(SOURCE DOCUMENT)
* * *

This poem was written by W.D. Snodgrass (1926-2009). He was an American poet who won a number of prizes for his work. He also wrote essays and was an academic who taught at several US universities, finally retiring in 1994.
He is best known for writing very personal poems about his own life and loves. His poems are often about the pain of life that we do not show to one another when we meet in our busy lives: the pain of love lost, divorce, death, unsatisfying jobs and dreams which are not achieved.
Snodgrass wrote another poem, called Mementos, 2, which is why this poem is called Mementos, 1.

1. Themes

The theme of this poem is memory, and the power that mementos (such as photographs) have to bring back feelings and memories from the past.
The poet is looking through a collection of old papers when he comes across a photograph of his ex-wife. After his first shock, he feels glad for a moment. It was taken at their first dance and she looked young and very pretty. He remembers how that picture had helped him cope with his fear during the war, but then he feels bitter as he remembers how their marriage failed and ended in divorce.
However, he puts the photograph back to look at it again one day, which may mean that he still has some feelings for his wife. In this poem, he addresses his words to “you” — referring to the person in the photograph.

Fun fact: 

  • Mementos are small objects that we keep to remember our friends and special times in our lives. Examples are photographs or letters.

Mementos, 1 by W.D. Snodgrass

Stanza 1

Sorting out letters and piles of my old
Canceled checks, old clippings, and yellow note cards
That meant something once, I happened to find
Your picture. That picture. I stopped there cold,
Like a man raking piles of dead leaves in his yard
Who has turned up a severed hand.

* * *

(STATED GOAL 1)
From the guide to Mementos, 1 above, list every kind of pain that it says Snodgrass's poems are often about.
(STATED GOAL 2)
Turn the paragraph of the guide to Mementos, 1 that opens "The poet is looking through a collection of old papers" into a short bulleted list of its main facts.
(STATED GOAL 3)
Quote a passage from the guide to Mementos, 1 word for word, beginning at the words "The theme of" and stopping after "in the photograph.".

(DATA PROVIDED)
* * *

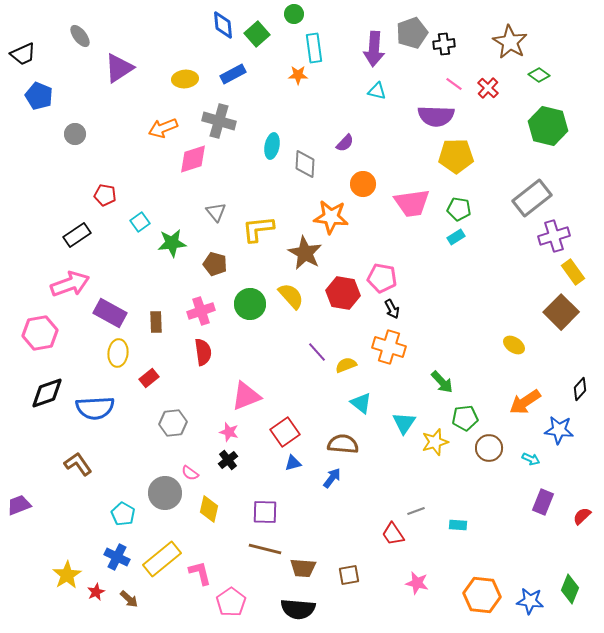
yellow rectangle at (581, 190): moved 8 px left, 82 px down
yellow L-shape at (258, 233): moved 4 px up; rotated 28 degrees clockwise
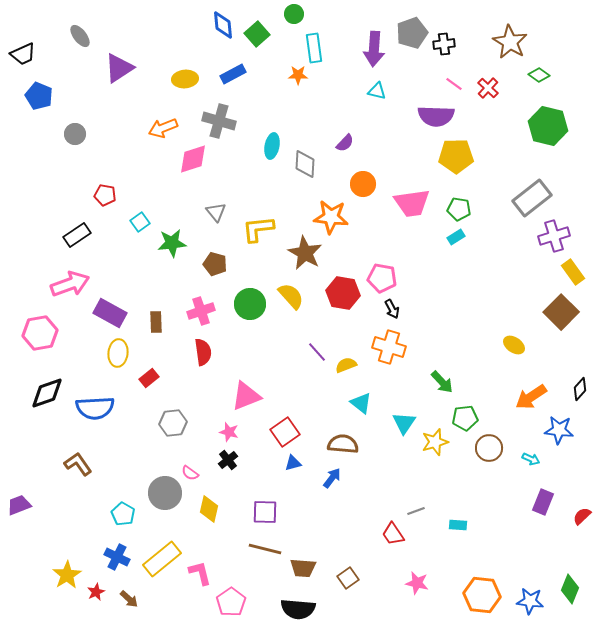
orange arrow at (525, 402): moved 6 px right, 5 px up
brown square at (349, 575): moved 1 px left, 3 px down; rotated 25 degrees counterclockwise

* * *

(FULL ANSWER 1)
- love lost
- divorce
- death
- unsatisfying jobs
- dreams which are not achieved

(FULL ANSWER 2)
- While looking through old papers, the poet finds a photograph of his ex-wife.
- After the first shock, he briefly feels glad.
- The photo was taken at their first dance, when she was young and very pretty.
- He remembers that the picture helped him cope with his fear during the war.
- He then feels bitter, remembering how their marriage failed and ended in divorce.

(FULL ANSWER 3)
The theme of this poem is memory, and the power that mementos (such as photographs) have to bring back feelings and memories from the past.
The poet is looking through a collection of old papers when he comes across a photograph of his ex-wife. After his first shock, he feels glad for a moment. It was taken at their first dance and she looked young and very pretty. He remembers how that picture had helped him cope with his fear during the war, but then he feels bitter as he remembers how their marriage failed and ended in divorce.
However, he puts the photograph back to look at it again one day, which may mean that he still has some feelings for his wife. In this poem, he addresses his words to “you” — referring to the person in the photograph.